The article does some pretty impressive mental gymnastics to connect labor movement activist and community organizer Saul Alinsky to former President Barack Obama and Hillary Clinton, while also severely misrepresenting the teachings found in Alinsky’s 1971 book, Rules for Radicals: A Pragmatic Primer for Realistic Radicals.

Instead, the eight points outlined by the supposed author read more like someone attempting to create a social state, as those on the far-right are always Chicken Little-ing on about.

Unfortunately for Carano, this nonsense is precisely that — nonsense.

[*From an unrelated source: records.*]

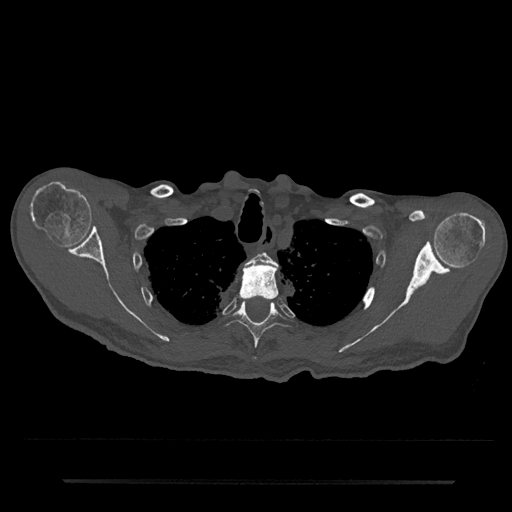
CT including the spine, one axial slice; position 640 of 797 along the scan axis; bone window (W 1800 / L 400 HU); 0.5 mm slice thickness; 512 × 512 image matrix, field of view 427 × 427 mm. Patient: male, 74 years. Case-level facts recorded for this patient, not image findings: primary cancer: prostate.
Structures marked on this image (semi-automatic segmentation, software-assisted and operator-edited):
- T2 vertebra: bounding box [x1, y1, x2, y2] px = [245, 253, 277, 268]
- T3 vertebra: [239, 263, 279, 301]
- T4 vertebra: [224, 299, 289, 361]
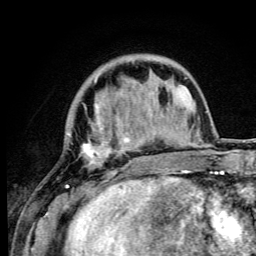
Breast MRI (dynamic contrast-enhanced), one axial slice; cropped to one breast; dynamic contrast-enhanced series, time point 2 of 6 at this slice position (early post-contrast); 3 T; TE 4.2 ms, TR 8.5 ms; 1.2 mm slice thickness; 256 × 256 image matrix. Female patient.
Annotated regions visible in this slice (semi-automatic segmentation, software-assisted and operator-edited):
- enhancing-tissue mask used for the functional tumour volume (all voxels passing the contrast-enhancement thresholds inside the analysis volume; usually the tumour): box from (x=65, y=75) to (x=149, y=192) px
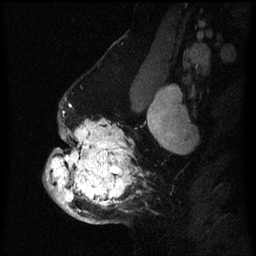
Breast MRI (dynamic contrast-enhanced), one sagittal slice; position 44 of 60 along the scan axis; dynamic contrast-enhanced series, image 2 of 3 at this slice position (ordered by acquisition); 1.5 T; TE 4.2 ms, TR 8 ms; 256 × 256 image matrix, field of view 190 × 190 mm. Patient: female, 50 years.
Annotated regions visible in this slice (semi-automatically segmented with operator editing):
- analysis volume of interest (the breast-tissue region the enhancement analysis was run in; not a lesion): box from (x=43, y=103) to (x=160, y=224) px
- tumour enhancement mask (voxels above the 70 % enhancement threshold inside the analysis volume of interest): (x=46, y=120)–(x=137, y=220)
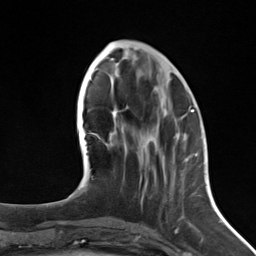
Breast MRI (dynamic contrast-enhanced), one axial slice. Slice 52 of 124 in the series (ordered by position). Cropped to one breast. Dynamic contrast-enhanced series, time point 2 of 7 at this slice position (early post-contrast). 3 T. TE 1.8 ms, TR 4.7 ms. 1.3 mm slice thickness. 256 × 256 image matrix, field of view 150 × 150 mm. Female patient.
Outlined on this slice (semi-automatically segmented with operator editing):
- enhancing-tissue mask used for the functional tumour volume (all voxels passing the contrast-enhancement thresholds inside the analysis volume; usually the tumour): bounding box <141,111,192,203> (left, top, right, bottom; pixels)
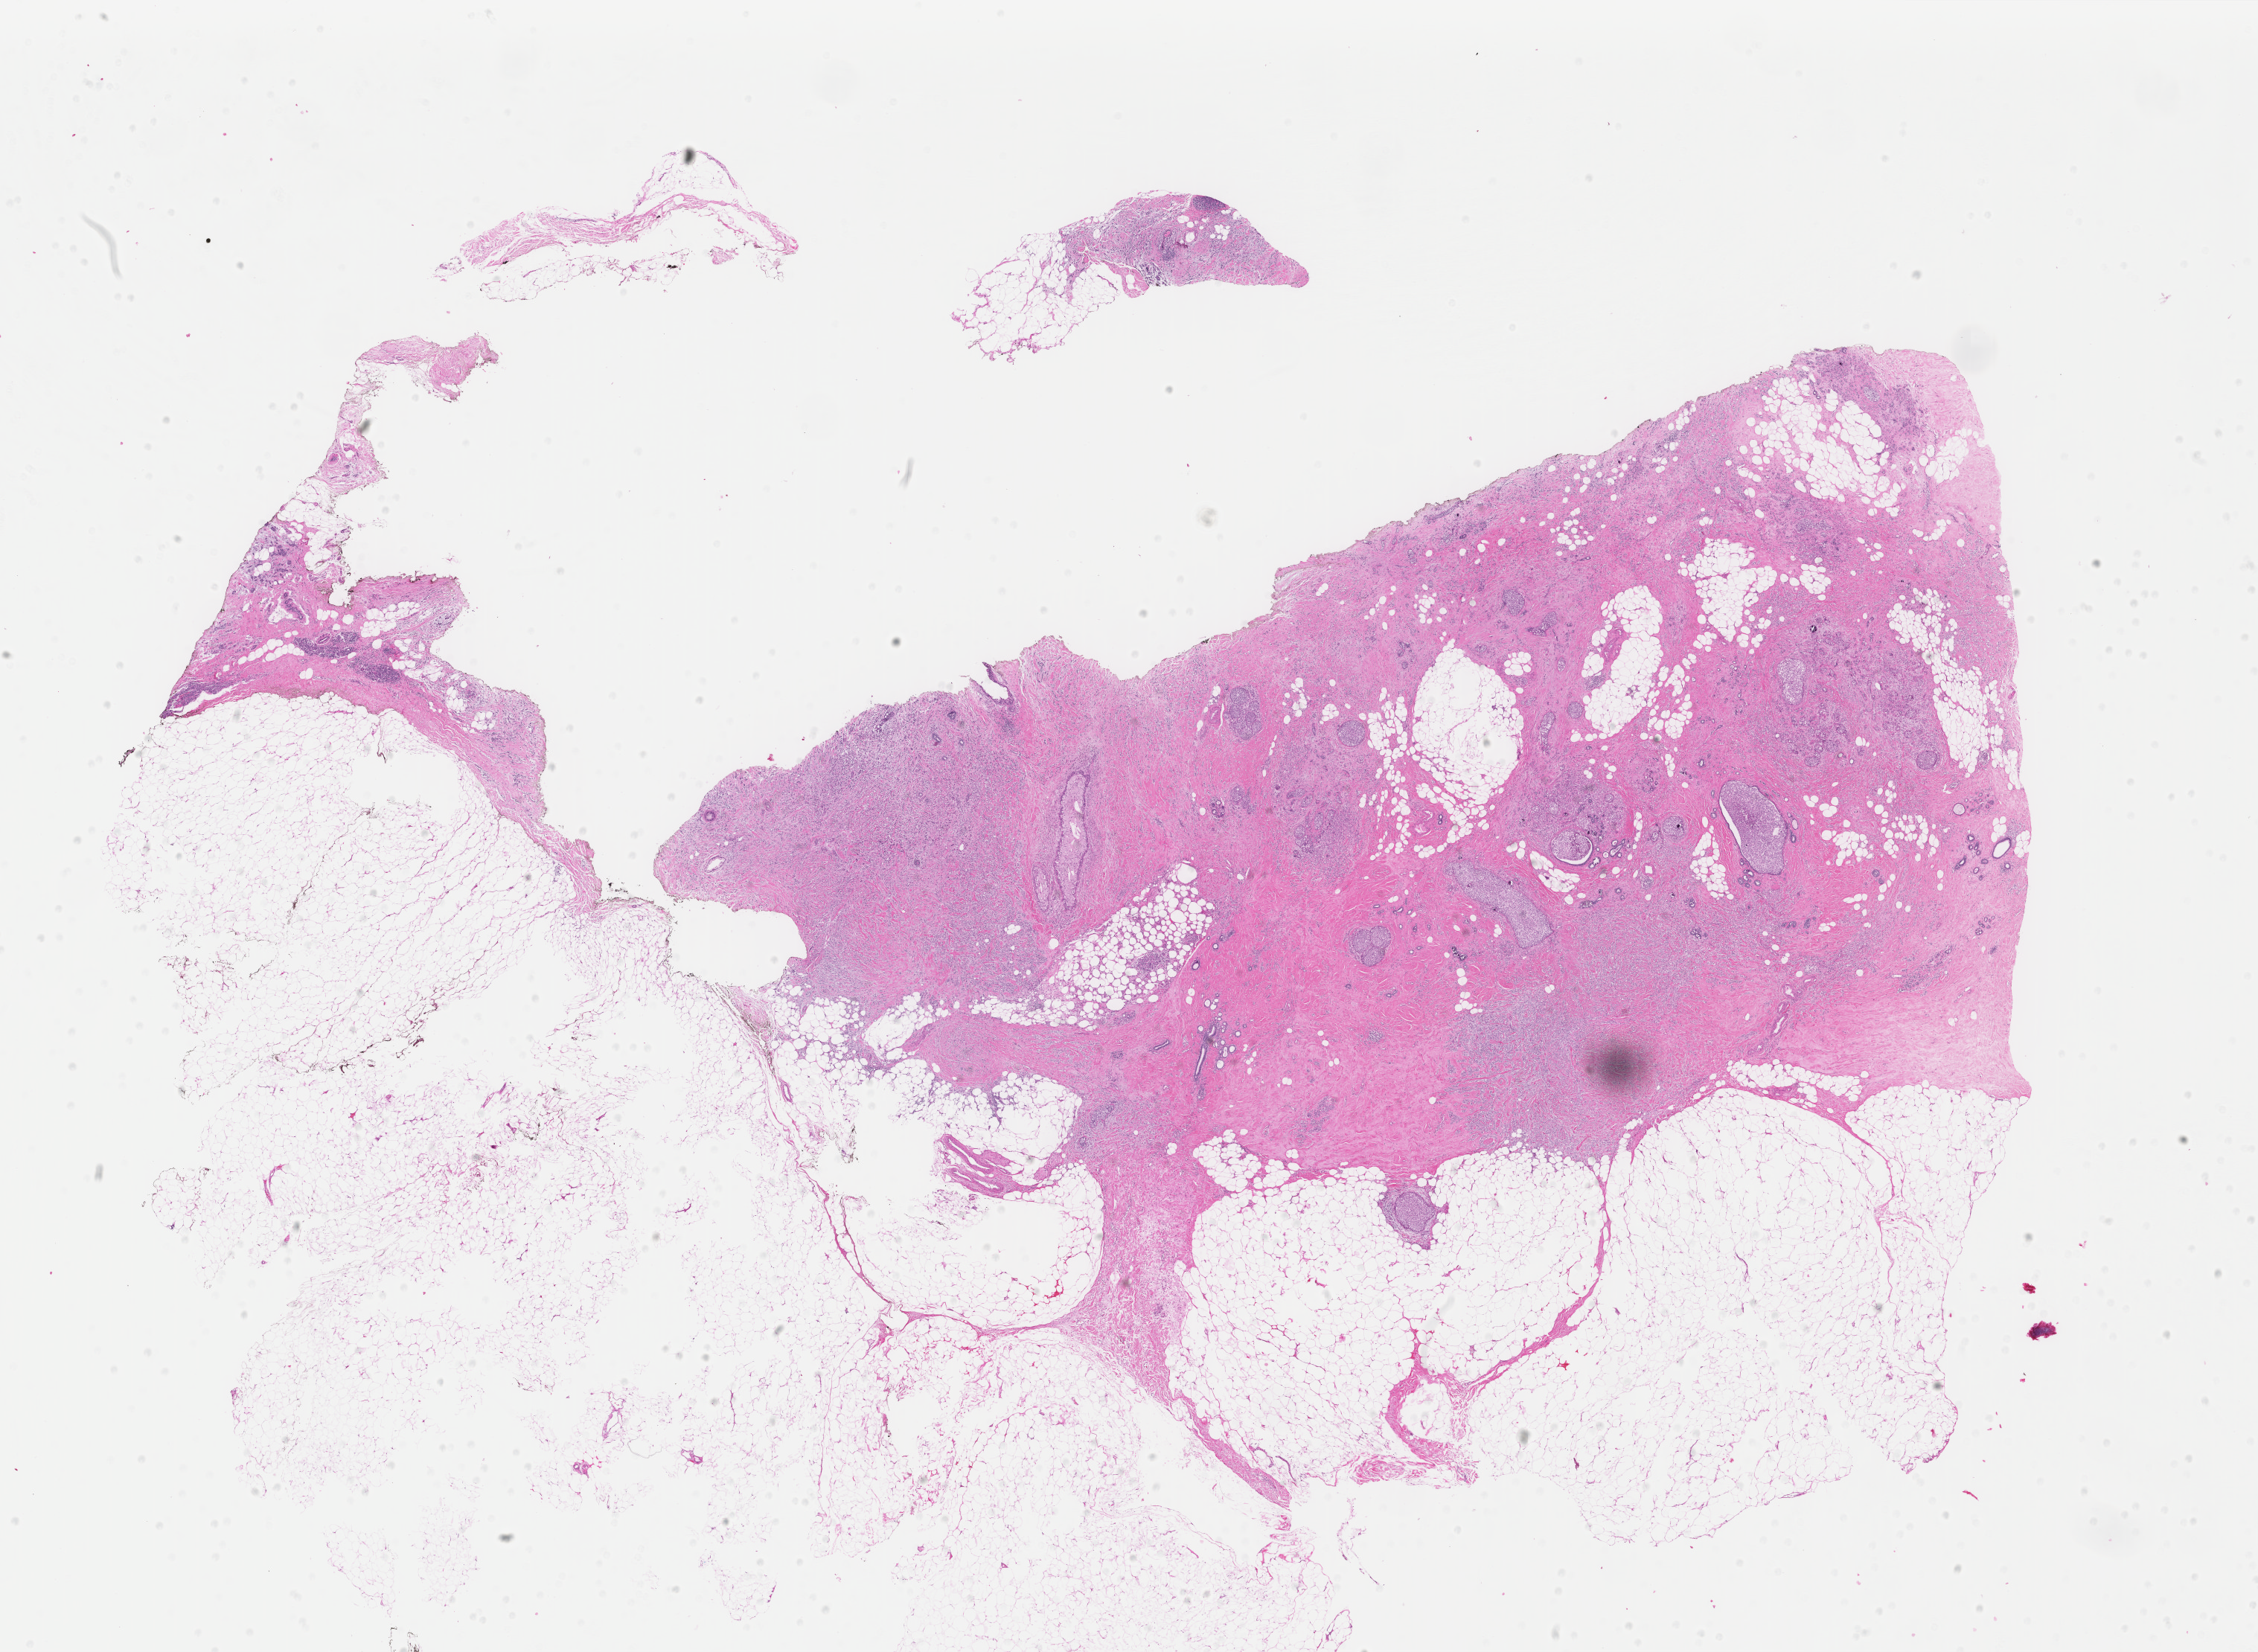
Whole-slide histology image, Hematoxylin and eosin (H&E) stained — whole scanned area (about 24.1 x 17.6 mm, from a 40x scan) shown as a low-resolution overview, formalin-fixed paraffin-embedded (FFPE) diagnostic section, breast, primary tumour sample. Female, age 62 years at initial diagnosis.
* lymph nodes positive (case pathology): 0 of 2 examined
* AJCC pathologic stage: IIA
* laterality: right
* diagnosis: Lobular carcinoma, NOS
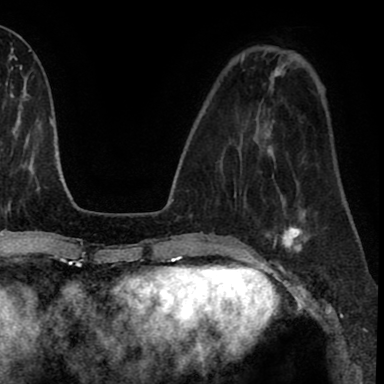
Breast MRI (dynamic contrast-enhanced), one axial slice; position 26 of 90 along the scan axis; cropped to one breast; dynamic contrast-enhanced series, time point 2 of 8 at this slice position (early post-contrast); 1.5 T; TE 2.7 ms, TR 6.3 ms; 384 × 384 image matrix. Female patient.
Annotated regions visible in this slice (semi-automatic segmentation, software-assisted and operator-edited):
- enhancing-tissue mask used for the functional tumour volume (all voxels passing the contrast-enhancement thresholds inside the analysis volume; usually the tumour): bounding box <270,212,314,254> (left, top, right, bottom; pixels)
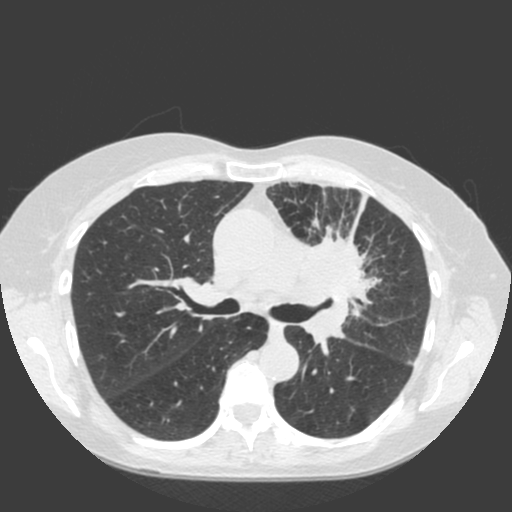
Low-dose screening chest CT, one axial slice. Position 118 of 184 along the scan axis. Lung window (W 1500 / L -600 HU). 2 mm slice thickness. 512 × 512 image matrix, field of view 350 × 350 mm.
Annotated regions visible in this slice (expert manual segmentation):
- lesion 1 (tumor, hilum of left lung): bounding box <292,231,377,356> (left, top, right, bottom; pixels)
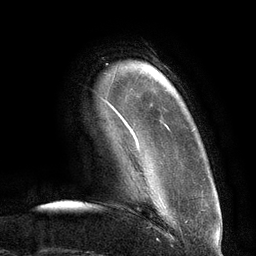
Breast MRI (dynamic contrast-enhanced), one axial slice; slice 13 of 134 in the series (ordered by position); cropped to one breast; dynamic contrast-enhanced series, time point 2 of 6 at this slice position (early post-contrast); 3 T; TE 2.7 ms, TR 6.5 ms; 1.2 mm slice thickness; 256 × 256 image matrix, field of view 200 × 200 mm. Female patient.
Structures marked on this image (semi-automatically segmented with operator editing):
- enhancing-tissue mask used for the functional tumour volume (all voxels passing the contrast-enhancement thresholds inside the analysis volume; usually the tumour): bounding box [x1, y1, x2, y2] px = [111, 79, 169, 149]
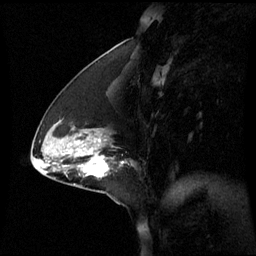
Breast MRI (dynamic contrast-enhanced), one sagittal slice. Dynamic contrast-enhanced series, image 2 of 3 at this slice position (ordered by acquisition). 1.5 T. TE 4.2 ms, TR 8.9 ms. 256 × 256 image matrix, field of view 240 × 240 mm. Female patient, age 44 years. From the clinical record (not read from this slice): setting: breast cancer imaged before/during neoadjuvant chemotherapy; receptor status: triple-negative.
Annotated regions visible in this slice (semi-automatically segmented with operator editing):
- analysis volume of interest (the breast-tissue region the enhancement analysis was run in; not a lesion): bounding box [x1, y1, x2, y2] px = [76, 150, 127, 177]
- tumour enhancement mask (voxels above the 70 % enhancement threshold inside the analysis volume of interest): [88, 158, 109, 177]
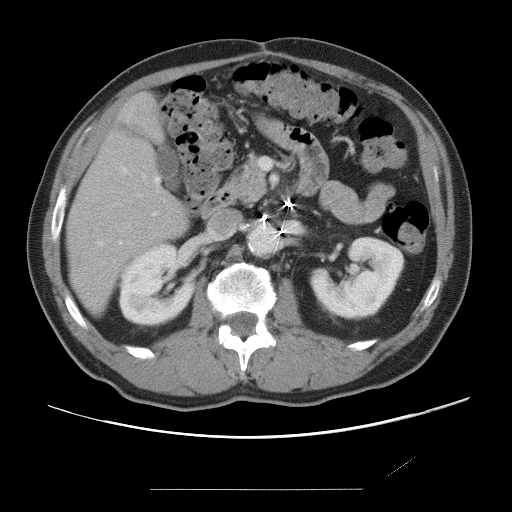
Contrast-enhanced abdominal CT, one axial slice. 120 kVp. Intravenous contrast given. Soft-tissue window (W 400 / L 40 HU). 512 × 512 image matrix. Case-level facts recorded for this patient, not image findings: patient: male, age 36 years at operation; diagnosis: colorectal cancer liver metastases, imaged before liver resection; multiple liver metastases: yes; largest metastasis: 1.1 cm; chemotherapy before resection: yes.
Annotated regions visible in this slice (manually delineated by an expert):
- hepatic veins: bounding box [x1, y1, x2, y2] px = [99, 168, 159, 246]
- liver: [67, 96, 187, 311]
- planned liver remnant (the part of the liver to remain after resection): [68, 96, 187, 311]
- portal vein (with intrahepatic branches): [143, 177, 157, 215]
- liver metastasis: [75, 258, 83, 268]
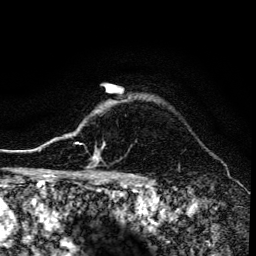
Breast MRI (dynamic contrast-enhanced), one axial slice. Slice 118 of 134 in the series (ordered by position). Cropped to one breast. Dynamic contrast-enhanced series, time point 2 of 6 at this slice position (early post-contrast). 3 T. TE 4.2 ms, TR 8.6 ms. 1.2 mm slice thickness. 256 × 256 image matrix, field of view 160 × 160 mm. Female patient.
Annotated regions visible in this slice (semi-automatic segmentation, software-assisted and operator-edited):
- enhancing-tissue mask used for the functional tumour volume (all voxels passing the contrast-enhancement thresholds inside the analysis volume; usually the tumour): bounding box [x1, y1, x2, y2] px = [68, 135, 103, 173]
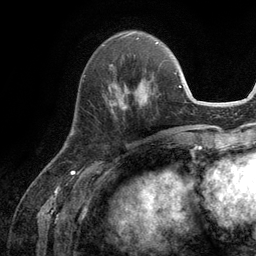
Breast MRI (dynamic contrast-enhanced), one axial slice. Slice 40 of 134 in the series (ordered by position). Cropped to one breast. Dynamic contrast-enhanced series, time point 2 of 6 at this slice position (early post-contrast). 3 T. TE 2.8 ms, TR 7.3 ms. 1.2 mm slice thickness. 256 × 256 image matrix, field of view 180 × 180 mm. Female patient.
Outlined on this slice (semi-automatically segmented with operator editing):
- enhancing-tissue mask used for the functional tumour volume (all voxels passing the contrast-enhancement thresholds inside the analysis volume; usually the tumour): bounding box <110,78,146,110> (left, top, right, bottom; pixels)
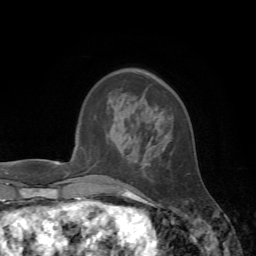
Breast MRI, one axial slice; cropped to one breast; dynamic contrast-enhanced series, time point 2 of 7 at this slice position (early post-contrast); 1.5 T; TE 4.2 ms, TR 8.7 ms; 2.2 mm slice thickness; 256 × 256 image matrix, field of view 180 × 180 mm. Female patient.
Structures marked on this image (semi-automatically segmented with operator editing):
- enhancing-tissue mask used for the functional tumour volume (all voxels passing the contrast-enhancement thresholds inside the analysis volume; usually the tumour): box from (x=112, y=140) to (x=137, y=197) px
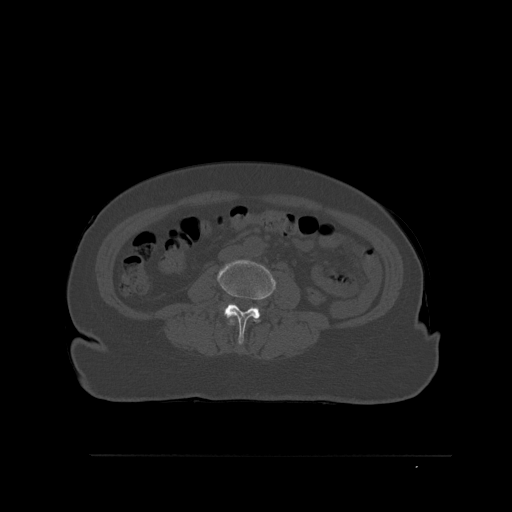
CT including the spine, one axial slice; position 223 of 527 along the scan axis; bone window (W 1800 / L 400 HU); 1.5 mm slice thickness; 512 × 512 image matrix, field of view 470 × 470 mm. Patient: female, 73 years. From the clinical record (not read from this slice): primary cancer: breast; vertebrae with lytic lesions (as recorded): L2.
Outlined on this slice (semi-automatically segmented with operator editing):
- L2 vertebra: bounding box (x1, y1, x2, y2) in pixels: (229, 315, 235, 325)
- L3 vertebra: (217, 260, 276, 344)
- L4 vertebra: (220, 307, 225, 312)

Though she’s only 39, like a true boomer, she fell for a goof that was debunked by Snopes a full eight years ago in 2014.

“But this list is not something taken from the actual writings of Saul Alinsky, nor does it even sound like something he would have written (e.g., the line about ‘controlling health care’ is anachronistic for his era, and the idea of ‘increasing the poverty level as high as possible’ is the very antithesis of what Alinsky worked to achieve).

This list is simply a modern variant of the decades-old, apocryphal Communist Rules for Revolution piece that was originally passed along without attribution until Alinsky’s name became attached to it (presumably because someone out there thought it sounded like something Alinsky might have written).”

In fact, the article goes on to point out that while Alinsky did outline a list of so-called “power tactics” in Rules for Radicals, the list is “devoted solely to tactics,” as in methods for accomplishing goals, and does not specify any particular targets of those tactics, such as health care, religion, gun control, and so on.

Well, she tried! But unfortunately, everyone loses. Because while a few people did jump into her mentions to point out the flagrant misinformation, most of her fans and supporters gave their enthusiastic cosign, that yes, we have to stop this madness before the libs get out of hand. And so, a conspiracy theory lives to see another day — or decade, in this instance.